I’m envious of songwriters/filmmakers/painters/poets, and almost every other kind of artist. 

This isn’t a case of “If I had it to do all over again…” Not anything of the sort. 

No, my jealousy comes from how much more digestible almost every medium other than writing is. 

Make a movie and want to share it? Ask your friends for two hours. Record a song? Ask them for under five minutes. Write a novel? You’re asking people to give you a week, if they’re committed (and they’d better be, for reading is ALSO the least multitaskable medium). 

The result? Fewer friends who’ve experienced that thing by which you most define yourself. That’s fewer ambassadors (and fewer sales). It also means that social networking is far less useful to writers. (Hello Twitter, my old friend.)
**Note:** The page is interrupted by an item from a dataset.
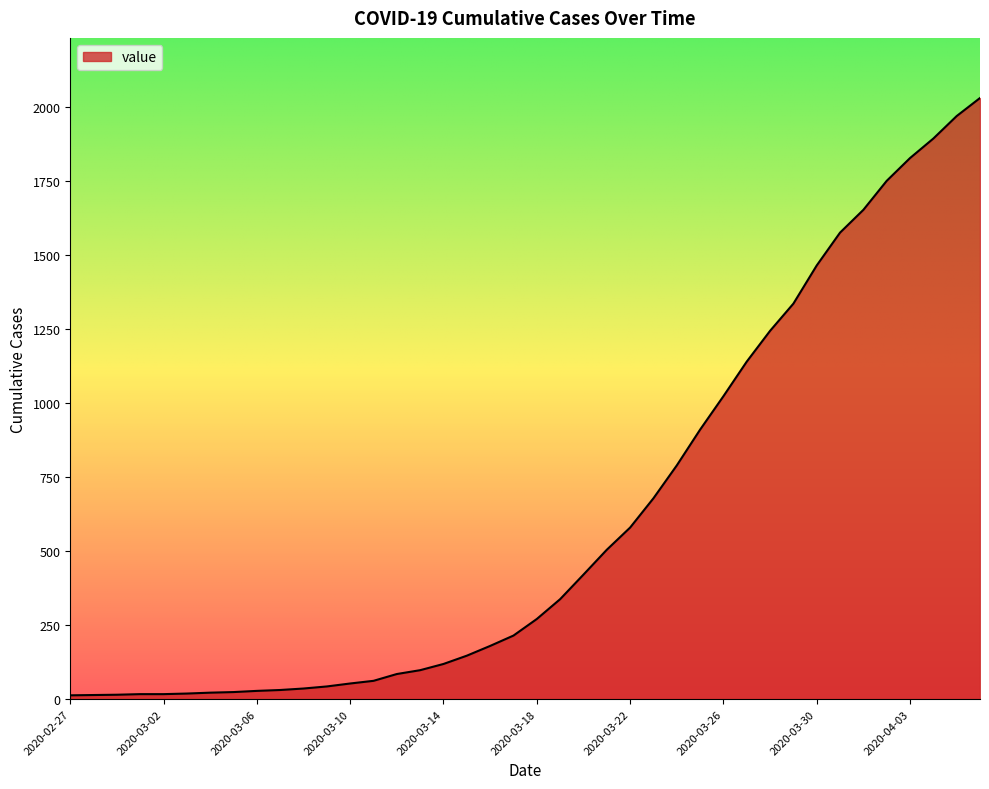

How many lines are shown in the chart?

1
It’s harder to get friends (or anyone) to discuss a book… certainly at random. 

I can count on on one hand the number of times I’ve been out and just started discussing a new release that others had read as well. Contrast this with movies or songs, which one can even “catch” before seeing their friends just to prepare for the potential conversation. I didn’t even preemptively read books in grad school. Reading is a commitment, even for those of us who love the practice. 


I’ve gone too long without saying, but this post has zero to do with movies/songs being easier to write. I have no concept or belief that any art is easier to produce than another… though being a YouTuber has to be easier than being a novelist. It just does. 

So what’s a scribbler to do? 

Few talk about books, and those that do only talk about their own. While I get that this is pretty much the author version of talking about one’s kids, it’s, in truth, hollow as F-.

Perhaps we assume that the Internet is the new salon. It isn’t. At all. 

No patron is paying me to write, and no audience is awaiting my arrival to somehow validate their discussion. 

People sharing sentence fragments as a response to other’s inane offerings isn’t even marketing. It certainly isn’t reading. 

All of this results in a death spiral where most writing is crap, and the good stuff is even harder to find. 

And that’s at least part of the goal, isn’t it?

Churches have been facing/marketing on this for years: When one’s in love, they want to celebrate with others who feel the same. 

Where is that experience for writers? Where is that experience even for readers, because I’m not finding it on Twitter, Goodreads, Facebook or the ilk. 

So this brings us back to the beginning (and without much promise for satisfaction). 

Where is the YouTube for writers? (And without it, do we really stand a chance?)